> [What you have to do]
Read through the lines below for the string "subsection" and copy each one that has it.

Data excerpts:
* * *

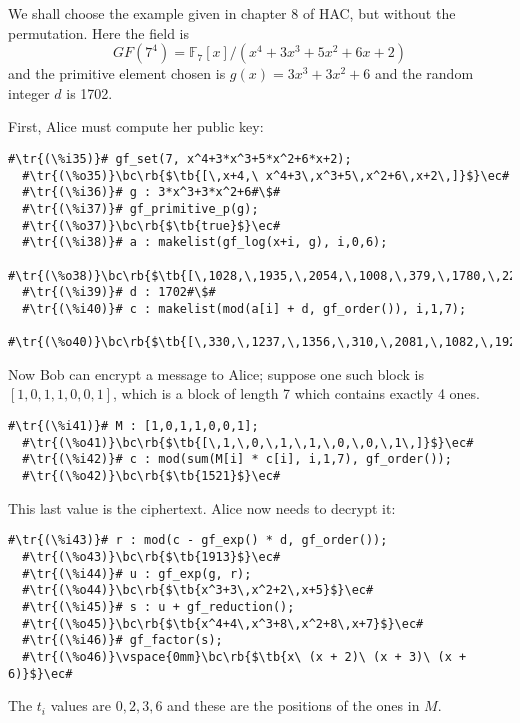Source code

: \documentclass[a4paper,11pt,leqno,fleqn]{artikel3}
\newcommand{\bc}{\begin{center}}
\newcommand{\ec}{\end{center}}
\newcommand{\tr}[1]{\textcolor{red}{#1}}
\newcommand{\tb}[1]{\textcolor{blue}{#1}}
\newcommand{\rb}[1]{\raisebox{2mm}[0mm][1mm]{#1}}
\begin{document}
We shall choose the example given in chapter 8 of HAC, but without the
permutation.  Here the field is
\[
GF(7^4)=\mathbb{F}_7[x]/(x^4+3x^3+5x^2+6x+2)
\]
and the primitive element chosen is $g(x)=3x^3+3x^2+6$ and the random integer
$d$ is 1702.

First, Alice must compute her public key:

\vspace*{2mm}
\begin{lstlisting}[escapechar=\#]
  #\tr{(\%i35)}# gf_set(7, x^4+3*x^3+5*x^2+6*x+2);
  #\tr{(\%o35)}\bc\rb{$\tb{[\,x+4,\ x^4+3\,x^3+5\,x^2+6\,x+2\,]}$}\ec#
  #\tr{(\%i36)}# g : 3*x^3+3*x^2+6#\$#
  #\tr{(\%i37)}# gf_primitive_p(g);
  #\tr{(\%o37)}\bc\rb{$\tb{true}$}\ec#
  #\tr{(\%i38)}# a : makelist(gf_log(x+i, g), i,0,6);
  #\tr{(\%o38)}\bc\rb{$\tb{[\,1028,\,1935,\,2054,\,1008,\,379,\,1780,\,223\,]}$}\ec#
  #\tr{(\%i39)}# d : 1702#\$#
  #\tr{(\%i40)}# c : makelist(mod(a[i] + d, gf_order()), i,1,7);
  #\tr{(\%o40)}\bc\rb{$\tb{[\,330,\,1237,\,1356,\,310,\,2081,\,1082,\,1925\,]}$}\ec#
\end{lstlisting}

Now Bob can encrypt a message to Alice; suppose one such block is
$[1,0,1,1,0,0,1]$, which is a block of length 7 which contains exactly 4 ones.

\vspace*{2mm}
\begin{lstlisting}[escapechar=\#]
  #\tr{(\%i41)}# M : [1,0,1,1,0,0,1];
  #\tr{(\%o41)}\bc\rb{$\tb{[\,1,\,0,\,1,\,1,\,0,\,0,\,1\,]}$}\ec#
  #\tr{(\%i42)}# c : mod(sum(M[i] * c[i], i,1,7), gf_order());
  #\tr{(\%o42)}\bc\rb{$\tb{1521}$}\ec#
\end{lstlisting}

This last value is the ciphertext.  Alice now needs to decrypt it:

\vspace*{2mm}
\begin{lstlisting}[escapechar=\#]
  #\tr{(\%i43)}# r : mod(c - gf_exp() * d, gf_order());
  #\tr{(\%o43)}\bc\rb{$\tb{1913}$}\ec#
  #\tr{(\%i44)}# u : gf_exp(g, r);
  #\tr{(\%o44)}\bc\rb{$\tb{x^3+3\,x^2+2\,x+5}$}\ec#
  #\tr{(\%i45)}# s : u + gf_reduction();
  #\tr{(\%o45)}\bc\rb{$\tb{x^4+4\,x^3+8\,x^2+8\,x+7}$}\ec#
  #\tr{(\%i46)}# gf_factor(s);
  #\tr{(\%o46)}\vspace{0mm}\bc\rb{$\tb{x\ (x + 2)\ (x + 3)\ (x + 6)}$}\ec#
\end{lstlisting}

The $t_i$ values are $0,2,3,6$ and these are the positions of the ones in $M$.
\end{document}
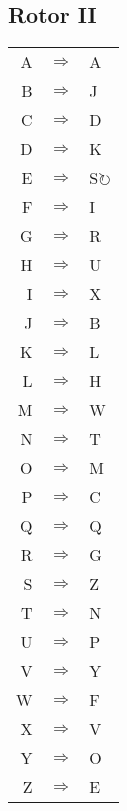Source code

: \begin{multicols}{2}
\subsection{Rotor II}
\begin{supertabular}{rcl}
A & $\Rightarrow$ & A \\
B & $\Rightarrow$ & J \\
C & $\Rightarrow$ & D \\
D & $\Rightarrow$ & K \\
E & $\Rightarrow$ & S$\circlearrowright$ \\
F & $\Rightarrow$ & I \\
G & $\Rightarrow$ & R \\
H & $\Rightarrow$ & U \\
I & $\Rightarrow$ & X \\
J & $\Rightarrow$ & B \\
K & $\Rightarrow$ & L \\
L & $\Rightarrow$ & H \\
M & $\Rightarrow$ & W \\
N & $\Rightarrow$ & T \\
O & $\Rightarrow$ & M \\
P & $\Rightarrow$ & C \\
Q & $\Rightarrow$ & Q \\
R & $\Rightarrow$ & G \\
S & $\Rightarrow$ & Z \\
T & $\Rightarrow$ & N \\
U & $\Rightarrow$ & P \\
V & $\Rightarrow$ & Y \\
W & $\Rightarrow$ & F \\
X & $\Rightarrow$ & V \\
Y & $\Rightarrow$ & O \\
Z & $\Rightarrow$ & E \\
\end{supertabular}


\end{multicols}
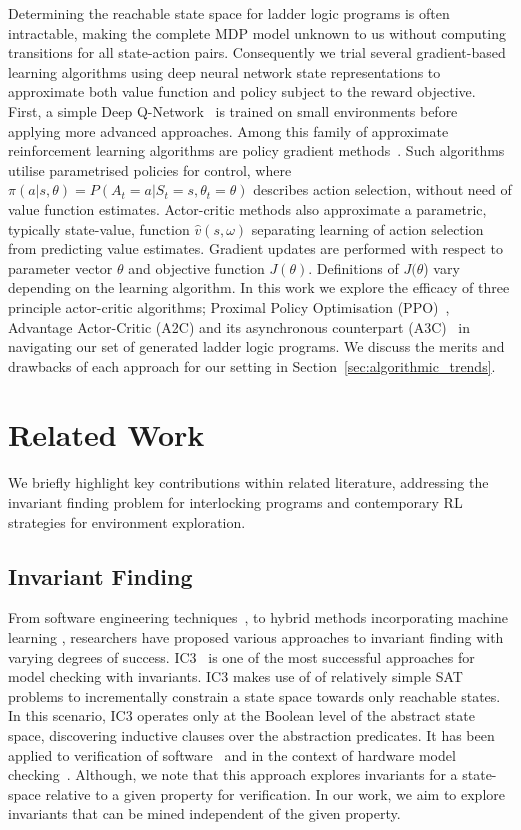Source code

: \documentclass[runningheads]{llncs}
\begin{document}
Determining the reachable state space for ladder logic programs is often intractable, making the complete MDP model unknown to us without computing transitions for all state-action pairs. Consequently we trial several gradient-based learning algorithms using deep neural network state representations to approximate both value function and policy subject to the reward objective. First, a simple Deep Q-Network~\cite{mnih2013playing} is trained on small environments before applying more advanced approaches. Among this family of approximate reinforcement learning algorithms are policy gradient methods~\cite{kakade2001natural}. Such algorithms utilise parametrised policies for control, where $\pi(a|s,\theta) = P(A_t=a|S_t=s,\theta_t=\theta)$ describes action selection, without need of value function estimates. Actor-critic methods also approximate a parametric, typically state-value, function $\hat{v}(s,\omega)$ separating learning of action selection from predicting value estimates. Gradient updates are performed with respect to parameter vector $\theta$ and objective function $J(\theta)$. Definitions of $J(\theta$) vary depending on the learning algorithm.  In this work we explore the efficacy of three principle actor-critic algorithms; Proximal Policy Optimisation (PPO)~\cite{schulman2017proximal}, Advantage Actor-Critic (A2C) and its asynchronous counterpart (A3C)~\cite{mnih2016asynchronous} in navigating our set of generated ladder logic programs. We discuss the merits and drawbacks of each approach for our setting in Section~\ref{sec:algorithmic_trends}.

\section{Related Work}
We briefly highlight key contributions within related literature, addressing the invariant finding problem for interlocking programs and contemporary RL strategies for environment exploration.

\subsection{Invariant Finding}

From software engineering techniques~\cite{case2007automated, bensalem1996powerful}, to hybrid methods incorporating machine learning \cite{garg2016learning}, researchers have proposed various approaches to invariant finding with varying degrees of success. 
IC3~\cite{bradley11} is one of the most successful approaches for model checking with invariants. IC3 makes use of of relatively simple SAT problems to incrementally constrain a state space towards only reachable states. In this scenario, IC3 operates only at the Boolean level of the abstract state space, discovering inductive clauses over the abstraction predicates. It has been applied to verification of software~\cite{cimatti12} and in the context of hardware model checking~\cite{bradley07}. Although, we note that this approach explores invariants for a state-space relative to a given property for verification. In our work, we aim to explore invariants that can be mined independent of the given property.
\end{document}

* * *

> [Task result]
\subsection{Rotor II}
\subsection{Invariant Finding}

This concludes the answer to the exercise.